The vibration actuation is emulated by prescribing time-varying boundary conditions at the grasp node. The governing equations of motion are solved implicitly, capturing the dynamic response of the plant and enabling optimization of vibration parameters to maximize flower motion while minimizing the risk of damage.
Figure 3: Simulation workflow using PyDiSMech, demonstrating the modeling of plant skeletons and vibration actuation.
Experimental Validation
Skeletonization and Generalizability
The skeletonization algorithm was evaluated on 10 morphologically diverse plants, consistently producing well-aligned skeletons using a single parameter set. Minor segmentation bleed and depth sensing inaccuracies were noted, but these did not significantly impact main stem identification in typical CEA scenarios.
Figure 4: Generalizability of the skeletonization algorithm across 10 diverse plant specimens.
Vibration Transfer and Sim-to-Real Analysis
Controlled vibration experiments on tomato and pepper plants demonstrated a strong positive correlation (r>0.96) between applied vibration amplitude and flower oscillation amplitude.

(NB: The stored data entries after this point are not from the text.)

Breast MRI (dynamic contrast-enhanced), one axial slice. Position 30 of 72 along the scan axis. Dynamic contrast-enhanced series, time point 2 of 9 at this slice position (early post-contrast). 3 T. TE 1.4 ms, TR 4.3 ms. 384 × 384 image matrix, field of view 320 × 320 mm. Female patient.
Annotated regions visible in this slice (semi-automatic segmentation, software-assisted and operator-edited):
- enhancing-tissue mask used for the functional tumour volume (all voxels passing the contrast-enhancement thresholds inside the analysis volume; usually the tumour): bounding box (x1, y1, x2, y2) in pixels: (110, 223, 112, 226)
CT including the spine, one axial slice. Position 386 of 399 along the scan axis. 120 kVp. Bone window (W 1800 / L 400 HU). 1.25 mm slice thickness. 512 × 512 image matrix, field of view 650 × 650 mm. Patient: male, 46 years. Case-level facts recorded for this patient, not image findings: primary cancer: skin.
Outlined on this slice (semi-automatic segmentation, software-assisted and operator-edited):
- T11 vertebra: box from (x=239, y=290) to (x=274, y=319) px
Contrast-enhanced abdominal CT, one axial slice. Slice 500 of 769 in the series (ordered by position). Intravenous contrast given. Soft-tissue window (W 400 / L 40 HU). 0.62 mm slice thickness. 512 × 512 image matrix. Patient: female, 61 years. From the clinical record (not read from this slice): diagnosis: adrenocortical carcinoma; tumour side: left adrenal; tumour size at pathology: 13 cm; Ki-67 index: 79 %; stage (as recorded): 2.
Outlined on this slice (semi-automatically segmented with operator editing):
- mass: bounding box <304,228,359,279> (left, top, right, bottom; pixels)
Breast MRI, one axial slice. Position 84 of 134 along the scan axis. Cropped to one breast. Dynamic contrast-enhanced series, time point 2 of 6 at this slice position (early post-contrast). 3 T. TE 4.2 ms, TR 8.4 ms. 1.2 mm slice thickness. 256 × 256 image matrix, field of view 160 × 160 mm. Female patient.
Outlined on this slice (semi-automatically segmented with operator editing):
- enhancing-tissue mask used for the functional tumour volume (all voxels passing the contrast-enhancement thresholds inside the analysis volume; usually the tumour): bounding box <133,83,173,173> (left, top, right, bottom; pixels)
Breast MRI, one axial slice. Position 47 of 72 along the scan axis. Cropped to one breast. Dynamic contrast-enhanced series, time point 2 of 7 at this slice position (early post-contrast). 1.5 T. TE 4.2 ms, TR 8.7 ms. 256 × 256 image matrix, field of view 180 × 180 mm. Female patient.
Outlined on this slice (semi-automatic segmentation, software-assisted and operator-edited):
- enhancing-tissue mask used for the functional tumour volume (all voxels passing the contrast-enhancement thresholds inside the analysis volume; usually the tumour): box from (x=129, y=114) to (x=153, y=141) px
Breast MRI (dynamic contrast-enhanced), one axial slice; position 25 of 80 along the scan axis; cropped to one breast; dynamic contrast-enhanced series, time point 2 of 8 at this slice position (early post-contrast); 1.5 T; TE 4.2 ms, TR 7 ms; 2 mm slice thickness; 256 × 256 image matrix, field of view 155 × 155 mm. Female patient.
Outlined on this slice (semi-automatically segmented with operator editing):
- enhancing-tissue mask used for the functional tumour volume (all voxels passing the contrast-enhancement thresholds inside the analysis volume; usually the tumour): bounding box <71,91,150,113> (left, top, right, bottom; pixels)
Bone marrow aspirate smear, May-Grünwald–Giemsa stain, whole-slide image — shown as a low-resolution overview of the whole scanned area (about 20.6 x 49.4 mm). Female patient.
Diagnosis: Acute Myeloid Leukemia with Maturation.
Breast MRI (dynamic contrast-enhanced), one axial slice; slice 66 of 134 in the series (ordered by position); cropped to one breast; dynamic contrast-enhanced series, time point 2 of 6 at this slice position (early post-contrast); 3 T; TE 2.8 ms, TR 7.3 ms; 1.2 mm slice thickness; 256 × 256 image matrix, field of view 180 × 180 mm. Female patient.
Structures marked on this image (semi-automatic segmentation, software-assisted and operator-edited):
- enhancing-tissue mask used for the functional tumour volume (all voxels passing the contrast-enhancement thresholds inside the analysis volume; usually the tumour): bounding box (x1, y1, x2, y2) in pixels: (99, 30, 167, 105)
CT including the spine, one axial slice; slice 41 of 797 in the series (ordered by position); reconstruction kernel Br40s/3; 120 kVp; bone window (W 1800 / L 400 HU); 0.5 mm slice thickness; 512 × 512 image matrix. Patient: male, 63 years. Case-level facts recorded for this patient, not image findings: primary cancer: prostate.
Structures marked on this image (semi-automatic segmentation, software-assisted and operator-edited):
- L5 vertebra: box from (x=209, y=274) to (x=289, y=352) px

The DER-based simulations reproduced experimental trends but underpredicted amplitude by 45% on average, attributed to model simplifications such as neglecting stem tapering and local flexibility.
The dependence of flower amplitude on grasping location was also validated, with amplitude decreasing as the grasp point moved closer to the flower. Quantitative agreement was observed for tomato (r≈0.92), while pepper exhibited larger deviations due to complex branching.
Figure 5: Comparison of experimental and simulated flower motion, showing amplitude correlations and grasp location effects.
End-to-End Robotic Pollination Trials
Forty trials on 10 plants yielded a 92.5% main-stem grasping success rate, with failures primarily due to grasping branches/leaves or manipulator pose errors. The system demonstrated robust generalization across plant morphologies and approach angles.
Figure 6: Qualitative results of real-world experiments, highlighting grasping success and failure cases.
- Grasping Success Rate: 92.5% across 40 trials (96.9% for pepper, 75% for tomato).
- Simulation-Experiment Correlation: r>0.96 for vibration amplitude transfer; amplitude underprediction of 40–55%.
- Computational Requirements: Real-time perception and planning achieved with Intel i9-9900KF CPU and RTX 2080 Ti GPU; skeletonization and grasp planning completed within 75 seconds per trial.
- Scalability: The framework is modular and can be adapted to other crops with similar stem/branch structures; upgrading depth sensors (e.g., RealSense D405) is recommended for improved near-field accuracy.
Implications and Future Directions
The integration of vision-guided grasp planning with physics-based vibration modeling represents a significant advancement in autonomous pollination for CEA. The demonstrated Sim-to-Real transfer enables data-driven optimization of pollination strategies, reducing reliance on manual labor and mitigating risks of flower damage. The framework’s generalizability and high grasping success rate suggest strong potential for large-scale greenhouse deployment.
Future work should focus on:
- Refining vibration parameters based on fruit-set rates and long-term yield outcomes.
- Enhancing skeletonization accuracy with improved depth sensing and multi-modal fusion.
- Extending the system to handle more complex plant architectures and additional crop species.
- Investigating closed-loop feedback for adaptive vibration control and real-time pollination monitoring.
Conclusion
This paper introduces a robust, vision-guided robotic pollination system that leverages 3D skeletonization and elastic rod modeling for targeted grasping and vibration in controlled environments. The approach achieves high grasping accuracy and effective vibration transfer, validated through extensive real-world and simulation experiments. The framework provides a scalable solution for automated pollination, with clear pathways for further optimization and deployment in sustainable agriculture.